> WORK TO BE COMPLETED
Each line holding the word "GenerationSoftware" must appear in the answer, copied from the entries.

──────── DATA FOR REVIEW ────────

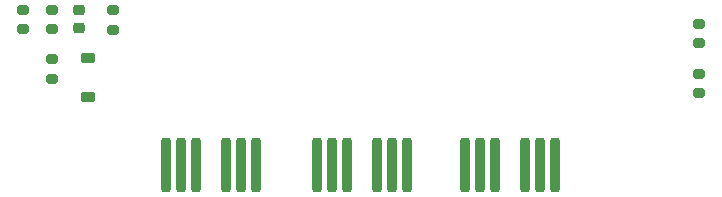
<source format=gbr>
%TF.GenerationSoftware,KiCad,Pcbnew,8.0.5*%
%TF.CreationDate,2025-05-09T00:08:28-04:00*%
%TF.ProjectId,precharge-electrium-f24,70726563-6861-4726-9765-2d656c656374,rev?*%
%TF.SameCoordinates,Original*%
%TF.FileFunction,Paste,Top*%
%TF.FilePolarity,Positive*%
%FSLAX46Y46*%
G04 Gerber Fmt 4.6, Leading zero omitted, Abs format (unit mm)*
G04 Created by KiCad (PCBNEW 8.0.5) date 2025-05-09 00:08:28*
%MOMM*%
%LPD*%
G01*
G04 APERTURE LIST*
G04 Aperture macros list*
%AMRoundRect*
0 Rectangle with rounded corners*
0 $1 Rounding radius*
0 $2 $3 $4 $5 $6 $7 $8 $9 X,Y pos of 4 corners*
0 Add a 4 corners polygon primitive as box body*
4,1,4,$2,$3,$4,$5,$6,$7,$8,$9,$2,$3,0*
0 Add four circle primitives for the rounded corners*
1,1,$1+$1,$2,$3*
1,1,$1+$1,$4,$5*
1,1,$1+$1,$6,$7*
1,1,$1+$1,$8,$9*
0 Add four rect primitives between the rounded corners*
20,1,$1+$1,$2,$3,$4,$5,0*
20,1,$1+$1,$4,$5,$6,$7,0*
20,1,$1+$1,$6,$7,$8,$9,0*
20,1,$1+$1,$8,$9,$2,$3,0*%
G04 Aperture macros list end*
%ADD10RoundRect,0.200000X-0.275000X0.200000X-0.275000X-0.200000X0.275000X-0.200000X0.275000X0.200000X0*%
%ADD11RoundRect,0.200000X0.200000X-2.100000X0.200000X2.100000X-0.200000X2.100000X-0.200000X-2.100000X0*%
%ADD12RoundRect,0.225000X-0.375000X0.225000X-0.375000X-0.225000X0.375000X-0.225000X0.375000X0.225000X0*%
%ADD13RoundRect,0.225000X-0.250000X0.225000X-0.250000X-0.225000X0.250000X-0.225000X0.250000X0.225000X0*%
G04 APERTURE END LIST*
D10*
%TO.C,R3*%
X121250000Y-124975000D03*
X121250000Y-126625000D03*
%TD*%
D11*
%TO.C,Q1*%
X133415000Y-138150000D03*
X134685000Y-138150000D03*
X135955000Y-138150000D03*
X138495000Y-138150000D03*
X139765000Y-138150000D03*
X141035000Y-138150000D03*
%TD*%
D12*
%TO.C,D1*%
X126750000Y-129100000D03*
X126750000Y-132400000D03*
%TD*%
D11*
%TO.C,Q2*%
X146190000Y-138150000D03*
X147460000Y-138150000D03*
X148730000Y-138150000D03*
X151270000Y-138150000D03*
X152540000Y-138150000D03*
X153810000Y-138150000D03*
%TD*%
D10*
%TO.C,R1*%
X123750000Y-125000000D03*
X123750000Y-126650000D03*
%TD*%
%TO.C,R4*%
X178500000Y-130425000D03*
X178500000Y-132075000D03*
%TD*%
%TO.C,R5*%
X128900000Y-125025000D03*
X128900000Y-126675000D03*
%TD*%
D13*
%TO.C,C1*%
X126000000Y-124975000D03*
X126000000Y-126525000D03*
%TD*%
D10*
%TO.C,R2*%
X123750000Y-129175000D03*
X123750000Y-130825000D03*
%TD*%
%TO.C,R6*%
X178500000Y-126175000D03*
X178500000Y-127825000D03*
%TD*%
D11*
%TO.C,Q3*%
X158690000Y-138150000D03*
X159960000Y-138150000D03*
X161230000Y-138150000D03*
X163770000Y-138150000D03*
X165040000Y-138150000D03*
X166310000Y-138150000D03*
%TD*%
M02*

</source>
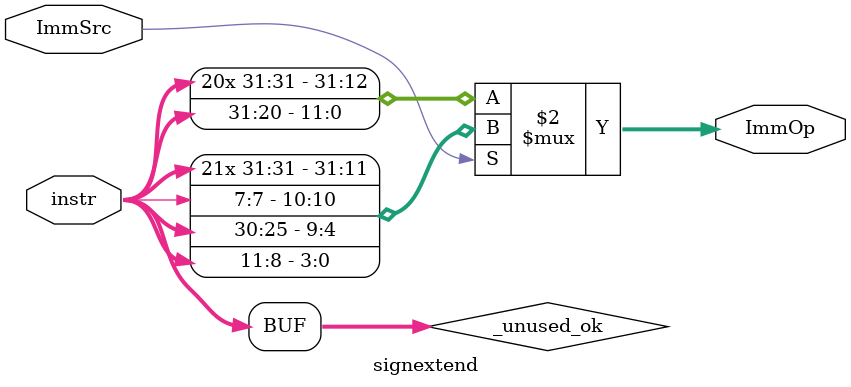
<source format=sv>
module signextend(
  input logic [31:0] instr,
  input logic ImmSrc,
  output reg [31:0] ImmOp
);

  logic [31:0] _unused_ok = instr[31:0];


  always ImmOp = ImmSrc ? {{21{instr[31]}},{instr[7]},{instr[30:25]},{instr[11:8]}} : {{20{instr[31]}},{instr[31:20]}};  //0 - branch, 1 addi

endmodule

</source>
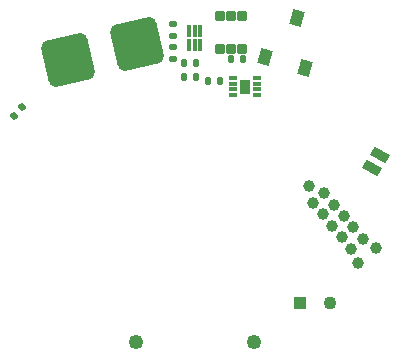
<source format=gbr>
%TF.GenerationSoftware,KiCad,Pcbnew,8.0.3*%
%TF.CreationDate,2024-08-05T21:53:05-05:00*%
%TF.ProjectId,GeckoSmartWatch_V4_1,4765636b-6f53-46d6-9172-745761746368,rev?*%
%TF.SameCoordinates,Original*%
%TF.FileFunction,Soldermask,Bot*%
%TF.FilePolarity,Negative*%
%FSLAX46Y46*%
G04 Gerber Fmt 4.6, Leading zero omitted, Abs format (unit mm)*
G04 Created by KiCad (PCBNEW 8.0.3) date 2024-08-05 21:53:05*
%MOMM*%
%LPD*%
G01*
G04 APERTURE LIST*
G04 Aperture macros list*
%AMRoundRect*
0 Rectangle with rounded corners*
0 $1 Rounding radius*
0 $2 $3 $4 $5 $6 $7 $8 $9 X,Y pos of 4 corners*
0 Add a 4 corners polygon primitive as box body*
4,1,4,$2,$3,$4,$5,$6,$7,$8,$9,$2,$3,0*
0 Add four circle primitives for the rounded corners*
1,1,$1+$1,$2,$3*
1,1,$1+$1,$4,$5*
1,1,$1+$1,$6,$7*
1,1,$1+$1,$8,$9*
0 Add four rect primitives between the rounded corners*
20,1,$1+$1,$2,$3,$4,$5,0*
20,1,$1+$1,$4,$5,$6,$7,0*
20,1,$1+$1,$6,$7,$8,$9,0*
20,1,$1+$1,$8,$9,$2,$3,0*%
%AMRotRect*
0 Rectangle, with rotation*
0 The origin of the aperture is its center*
0 $1 length*
0 $2 width*
0 $3 Rotation angle, in degrees counterclockwise*
0 Add horizontal line*
21,1,$1,$2,0,0,$3*%
G04 Aperture macros list end*
%ADD10C,1.250000*%
%ADD11C,1.100000*%
%ADD12R,1.100000X1.100000*%
%ADD13RoundRect,0.140000X-0.140000X-0.170000X0.140000X-0.170000X0.140000X0.170000X-0.140000X0.170000X0*%
%ADD14RoundRect,0.135000X-0.185000X0.135000X-0.185000X-0.135000X0.185000X-0.135000X0.185000X0.135000X0*%
%ADD15C,0.991000*%
%ADD16RoundRect,0.135000X0.135000X0.185000X-0.135000X0.185000X-0.135000X-0.185000X0.135000X-0.185000X0*%
%ADD17RotRect,0.800000X1.500000X240.000000*%
%ADD18RoundRect,0.135000X0.054942X-0.222332X0.228495X-0.015500X-0.054942X0.222332X-0.228495X0.015500X0*%
%ADD19RoundRect,0.135000X-0.135000X-0.185000X0.135000X-0.185000X0.135000X0.185000X-0.135000X0.185000X0*%
%ADD20R,0.750000X0.300000*%
%ADD21R,0.900000X1.300000*%
%ADD22RoundRect,0.140000X0.140000X0.170000X-0.140000X0.170000X-0.140000X-0.170000X0.140000X-0.170000X0*%
%ADD23R,0.300000X1.050000*%
%ADD24RoundRect,0.600000X-1.049187X-1.679050X1.679050X-1.049187X1.049187X1.679050X-1.679050X1.049187X0*%
%ADD25RoundRect,0.135000X0.185000X-0.135000X0.185000X0.135000X-0.185000X0.135000X-0.185000X-0.135000X0*%
%ADD26RoundRect,0.102000X-0.310000X0.287500X-0.310000X-0.287500X0.310000X-0.287500X0.310000X0.287500X0*%
%ADD27RotRect,1.000000X1.300000X165.000000*%
G04 APERTURE END LIST*
D10*
%TO.C,U3*%
X138744576Y-113623473D03*
X148750000Y-113625000D03*
%TD*%
D11*
%TO.C,U7*%
X155140000Y-110358000D03*
D12*
X152600000Y-110358000D03*
%TD*%
D13*
%TO.C,C28*%
X142820000Y-90025000D03*
X143780000Y-90025000D03*
%TD*%
D14*
%TO.C,R13*%
X141825000Y-86690000D03*
X141825000Y-87710000D03*
%TD*%
D15*
%TO.C,J1*%
X159040118Y-105624368D03*
X153364540Y-100439540D03*
X157485047Y-106929228D03*
X154667319Y-101004246D03*
X155483659Y-101977122D03*
X156300000Y-102950000D03*
X157116339Y-103922876D03*
X157932681Y-104895752D03*
X156959804Y-105712092D03*
X156143463Y-104739215D03*
X155327124Y-103766339D03*
X154510784Y-102793462D03*
X153694443Y-101820586D03*
%TD*%
D16*
%TO.C,R11*%
X143810000Y-91150000D03*
X142790000Y-91150000D03*
%TD*%
D17*
%TO.C,M1*%
X159364824Y-97775065D03*
X158714821Y-98900899D03*
%TD*%
D18*
%TO.C,TH1*%
X128372179Y-94465682D03*
X129027821Y-93684318D03*
%TD*%
D19*
%TO.C,R14*%
X146740000Y-89650000D03*
X147760000Y-89650000D03*
%TD*%
D20*
%TO.C,IC1*%
X146925000Y-92737500D03*
X146925000Y-92237500D03*
X146925000Y-91737500D03*
X146925000Y-91237500D03*
X148925000Y-91237500D03*
X148925000Y-91737500D03*
X148925000Y-92237500D03*
X148925000Y-92737500D03*
D21*
X147925000Y-91987500D03*
%TD*%
D22*
%TO.C,C22*%
X145805000Y-91550000D03*
X144845000Y-91550000D03*
%TD*%
D23*
%TO.C,IC2*%
X143175000Y-87262000D03*
X143675000Y-87262000D03*
X144175000Y-87262000D03*
X144175000Y-88462000D03*
X143675000Y-88462000D03*
X143175000Y-88462000D03*
%TD*%
D24*
%TO.C,BT1*%
X138773110Y-88405147D03*
X132926890Y-89754853D03*
%TD*%
D25*
%TO.C,R12*%
X141825000Y-89635000D03*
X141825000Y-88615000D03*
%TD*%
D26*
%TO.C,U8*%
X145800000Y-86012000D03*
X146750000Y-86012000D03*
X147700000Y-86012000D03*
X147700000Y-88788000D03*
X146750000Y-88788000D03*
X145800000Y-88788000D03*
%TD*%
D27*
%TO.C,SW1*%
X153010674Y-90386488D03*
X152329698Y-86166445D03*
X149629933Y-89480622D03*
%TD*%
M02*

</source>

────────

> RESPONSE FOR THIS EXERCISE
%TF.GenerationSoftware,KiCad,Pcbnew,8.0.5*%
%TF.GenerationSoftware,KiCad,Pcbnew,8.0.3*%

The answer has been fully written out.